Mr Wakeford, however, believes there is no justification for increasing the speed limit.

He said: “It’s a real misconception. Yes, cars are better and can brake better but thinking time has not improved, in fact, it’s probably got worse with more distractions such as GPS, Bluetooth and people looking at their phones.

“Quite simply, if you are travelling at a fast speed, it takes longer to stop. You can only imagine what those impacts will be at 100mph, so having an increased speed limit is a recipe for disaster.

“If everyone on the motorway travelled at 50mph you’d actually get to your destination quicker because people are changing lanes and going different speeds.”

Responding to the release of the figures this week, Kent Police’s superintendent Phil Hibbens said: “Kent has the biggest strategic road network in the country and officers carry out patrols on the motorways in both marked and unmarked vehicles to help identify people who are committing offences.

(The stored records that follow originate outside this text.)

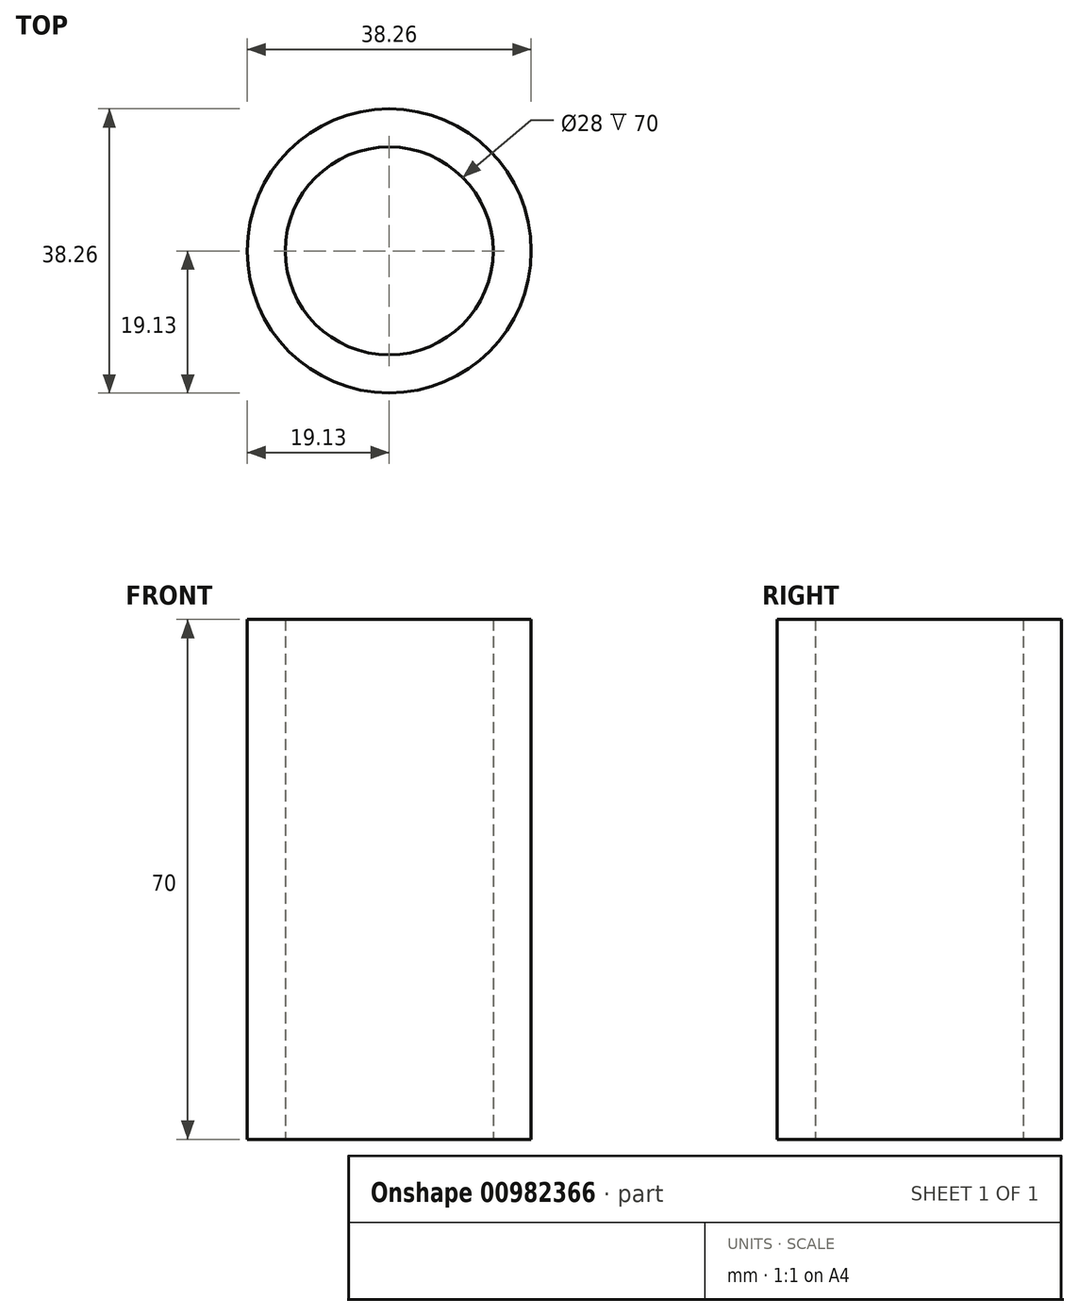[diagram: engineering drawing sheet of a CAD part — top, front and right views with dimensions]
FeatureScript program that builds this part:
annotation { "Feature Type Name" : "Feature", "Feature Type Description" : "" }
export const myFeature = defineFeature(function(context is Context, id is Id, definition is map)
    precondition{}
    {
        {
            var Q0;
            Q0=qCreatedBy(makeId("Top.planeOp"),FACE);
            var sketch = newSketch(context, id + "F0", { "sketchPlane" : qUnion([Q0])});
            skCircle(sketch, "E0", {"center": v(0, 0) * mm, "radius": 19.12 * mm});
            skCircle(sketch, "E1", {"center": v(0, 0) * mm, "radius": 14 * mm});
            skSolve(sketch);
        }
        {
            var Q0;
            Q0=makeQuery(id+"F0.imprint","IMPRINT",FACE,{"disambiguationData":[TD([[makeQuery(id+"F0.imprint","IMPRINT",EDGE,{"derivedFrom":sQuery(id+"F0.wireOp",EDGE,"E0")}),1.0]])]});
            extrude(context, id + "F1", {"entities" : qUnion([Q0]), "flatOperationType" : FlatOperationType.REMOVE, "depth" : 70 * mm, "offsetDistance" : 25 * mm, "domain" : OperationDomain.MODEL});
        }
    });
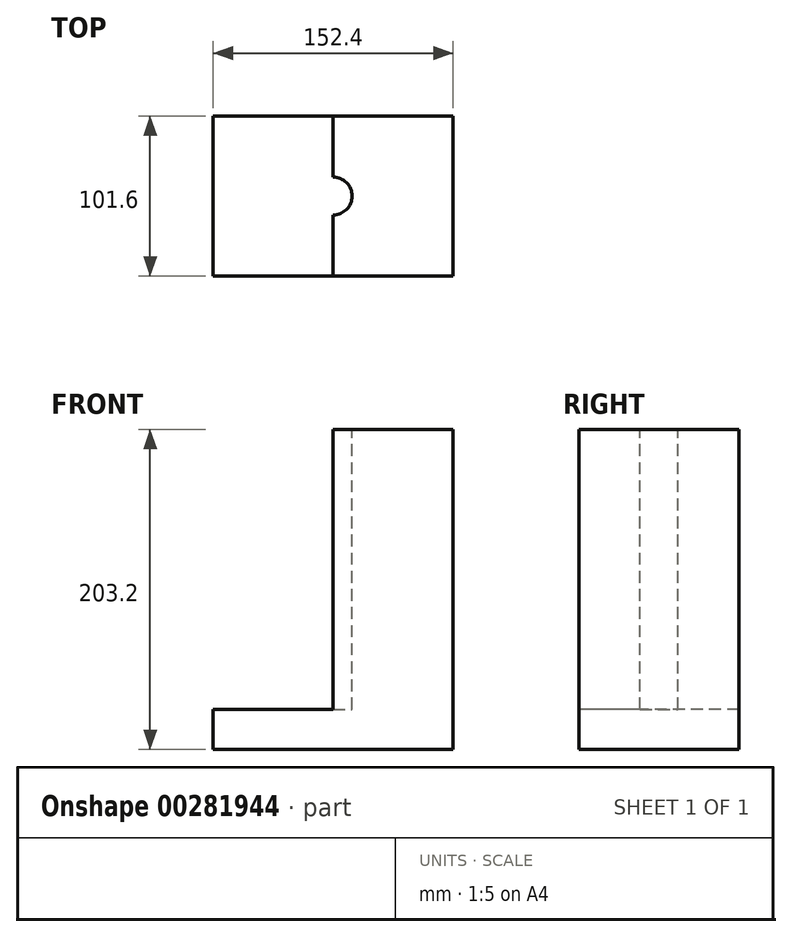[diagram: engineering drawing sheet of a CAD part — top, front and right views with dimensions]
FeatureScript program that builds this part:
annotation { "Feature Type Name" : "Feature", "Feature Type Description" : "" }
export const myFeature = defineFeature(function(context is Context, id is Id, definition is map)
    precondition{}
    {
        {
            var Q0;
            Q0=qCreatedBy(makeId("Top.planeOp"),FACE);
            var sketch = newSketch(context, id + "F0", { "sketchPlane" : qUnion([Q0])});
            skLineSegment(sketch, "E0.bottom", {"start": v(-70.96, 61.6) * mm, "end": v(81.44, 61.6) * mm});
            skLineSegment(sketch, "E0.top", {"start": v(-70.96, -40) * mm, "end": v(81.44, -40) * mm});
            skLineSegment(sketch, "E0.left", {"start": v(-70.96, 61.6) * mm, "end": v(-70.96, -40) * mm});
            skLineSegment(sketch, "E0.right", {"start": v(81.44, 61.6) * mm, "end": v(81.44, -40) * mm});
            skSolve(sketch);
        }
        {
            var Q0;
            Q0 = qSketchRegion(id + "F0", true);
            extrude(context, id + "F1", {"entities" : qUnion([Q0]), "depth" : 25.4 * mm, "offsetDistance" : 25.4 * mm});
        }
        {
            var Q0;
            Q0=makeQuery(id+"F1.opExtrude","CAP_FACE",FACE,{"disambiguationData":[OSD([sQuery(id+"F0.wireOp",EDGE,"E0.bottom"),sQuery(id+"F0.wireOp",EDGE,"E0.top"),sQuery(id+"F0.wireOp",EDGE,"E0.left"),sQuery(id+"F0.wireOp",EDGE,"E0.right")])],"isStart":false});
            var sketch = newSketch(context, id + "F2", { "sketchPlane" : qUnion([Q0])});
            skLineSegment(sketch, "E1.bottom", {"start": v(5.24, 61.6) * mm, "end": v(81.44, 61.6) * mm});
            skLineSegment(sketch, "E1.top", {"start": v(5.24, -40) * mm, "end": v(81.44, -40) * mm});
            skLineSegment(sketch, "E1.left", {"start": v(5.24, 61.6) * mm, "end": v(5.24, -40) * mm});
            skLineSegment(sketch, "E1.right", {"start": v(81.44, 61.6) * mm, "end": v(81.44, -40) * mm});
            skSolve(sketch);
        }
        {
            var Q0;
            Q0 = qSketchRegion(id + "F2", true);
            extrude(context, id + "F3", {"entities" : qUnion([Q0]), "operationType" : NewBodyOperationType.ADD, "depth" : 177.8 * mm, "offsetDistance" : 25.4 * mm});
        }
        {
            var Q0;
            Q0=makeQuery(id+"F3.opExtrude","CAP_FACE",FACE,{"disambiguationData":[OSD([sQuery(id+"F2.wireOp",EDGE,"E1.bottom"),sQuery(id+"F2.wireOp",EDGE,"E1.top"),sQuery(id+"F2.wireOp",EDGE,"E1.left"),sQuery(id+"F2.wireOp",EDGE,"E1.right")])],"isStart":false});
            var sketch = newSketch(context, id + "F4", { "sketchPlane" : qUnion([Q0])});
            skCircle(sketch, "E2", {"center": v(5.24, 10.8) * mm, "radius": 12.07 * mm});
            skSolve(sketch);
        }
        {
            var Q0;
            Q0 = qSketchRegion(id + "F4", true);
            extrude(context, id + "F5", {"entities" : qUnion([Q0]), "operationType" : NewBodyOperationType.REMOVE, "oppositeDirection" : true, "depth" : 177.8 * mm, "offsetDistance" : 25.4 * mm});
        }
    });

“It is not just the Roads Policing Unit which keep our roads safe – there are additional resources which support them, as well as local policing teams who carry out enforcement.

“Across Kent and Medway there are a number of fixed and mobile camera sites, which are managed by the Kent and Medway Safety Camera Partnership.

“This is supported by 100 Community Speed-watch schemes across the county, where volunteers from local communities detect and report vehicles caught speeding to the police.

“A variety of road safety campaigns are delivered each year on a number of issues including speeding, mobile phone use, drink and drug driving, HGVs and seatbelts in order to prevent dangerous driving taking place.

“Kent Police, in partnership with other road safety professionals, are committed to preventing harm on the roads, but road users have a responsibility to play their part too.

“Motorists have a personal responsibility to drive not only within the law but also to the conditions of the road.

“Exceeding the speed limit is irresponsible, speeding at 100mph or more is extremely dangerous.”